Personal information
- Full name: Marcos Alberto Zambrano Delgado
- Date of birth: January 20, 2005 (age 21)
- Place of birth: Guayaquil, Ecuador
- Height: 1.80 m (5 ft 11 in)
- Position: Forward

Team information
- Current team: New England Revolution
- Number: 17

Youth career
- 0000–2021: C.S. Norte América
- 2021–2023: Philadelphia Union
- 2023: Benfica

Senior career*
- Years: Team / Apps / (Gls)
- 2022: Philadelphia Union II / 2 / (0)
- 2023–2024: Benfica B / 0 / (0)
- 2024–2025: Vitória Guimarães B / 6 / (1)
- 2025–2026: Real Salt Lake / 0 / (0)
- 2025–2026: Real Monarchs / 10 / (7)
- 2026: → New England Revolution (loan) / 3 / (0)
- 2026–: New England Revolution / 0 / (0)

International career^{‡}
- 2019: Ecuador U16 / 2 / (0)
- 2022: United States U17 / 1 / (0)
- 2022: United States U19 / 2 / (1)
- 2024–: United States U20 / 18 / (7)

Medal record
Men's football
Representing United States
CONCACAF U-20 Championship
| Runner-up | 2024 Mexico |  |

= Marcos Zambrano =

Soccer player (born 2005)

Marcos Alberto Zambrano Delgado (born January 20, 2005) is a professional soccer player who plays as a forward for New England Revolution. Born in Ecuador, he represents the United States at youth level.

==Early life==
Zambrano was born in Guayaquil, Ecuador. He joined the Philadelphia Union's academy with his brother Mateo at the start of 2021 having been waiting since Autumn 2020 for clearance from the US Federation. The brothers possessed US passports through their father who was born in New York.

==Club career==
===Early career===
Zambrano played as the Philadelphia Union U-17s won the MLS Next Cup in 2021–2022. In August 2022 Zambrano scored for the Eastern Conference in the inaugural MLS Next All-Star Game. In January 2023 he joined Portuguese side S.L. Benfica.

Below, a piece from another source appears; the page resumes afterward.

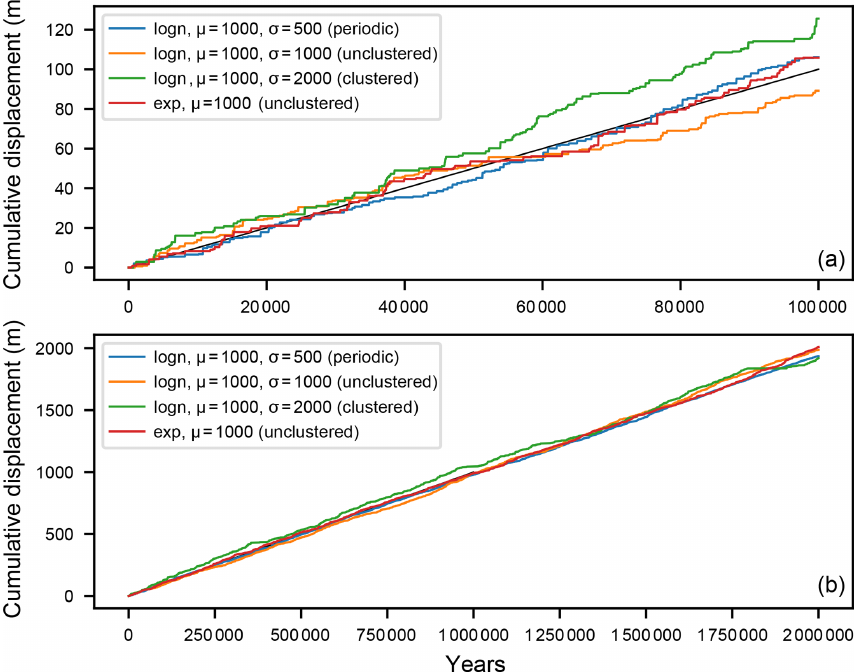
Figure 4. Simulated displacement histories for each of the recurrence distributions, and the “true” mean line at 1mmyear − 1 in black; (a) the first 100000 years; (b) the entire 2000000 years. The histories are the same in both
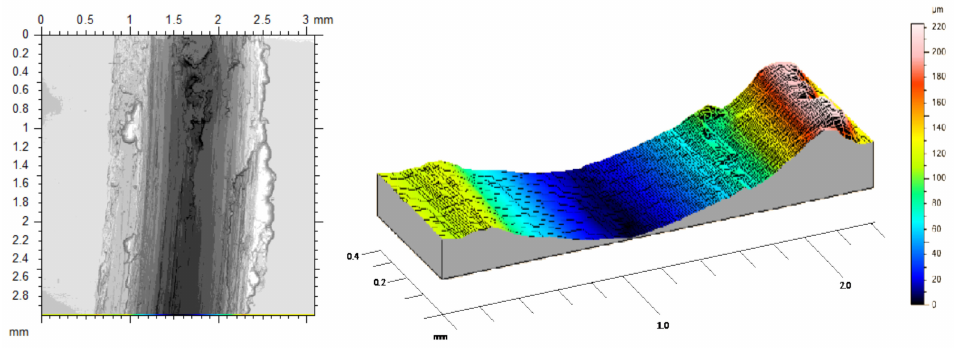
Figure 6. Third stage sliding track, with an adhered debris layer over the sliding way, and deposited material in the outer edges of the track.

On January 21, 2024, Zambrano left Benfica and signed a contract until 2027 with Vitória de Guimarães, initially joining the club's B team, competing in the Campeonato de Portugal.

On July 31, 2025, Zambrano signed with Real Salt Lake of Major League Soccer.

===New England Revolution===
On March 27, 2026, Zambrano was acquired on loan through the 2026 season by the New England Revolution in return for a third-round 2027 MLS SuperDraft pick.

Zambrano made his debut for the club (and recorded his first start) in the 2026 U.S. Open Cup round of 32, playing 90 minutes in the Revolution's win over Rhode Island FC on April 15, 2026. He scored his first Revolution goal (also the first of his senior career) on April 29 in a 4–3 loss to Orlando City SC in the U.S. Open Cup round of 16.

On July 17, 2026, New England made Zambrano's stay at the club permanent.

==International career==
Marcos played for Ecuador's under-15 and under-17 teams, but switched nationality to the United States and was called up to the United States national under-19 team. In October 2022 Zambrano was called into the United States under-20 squad.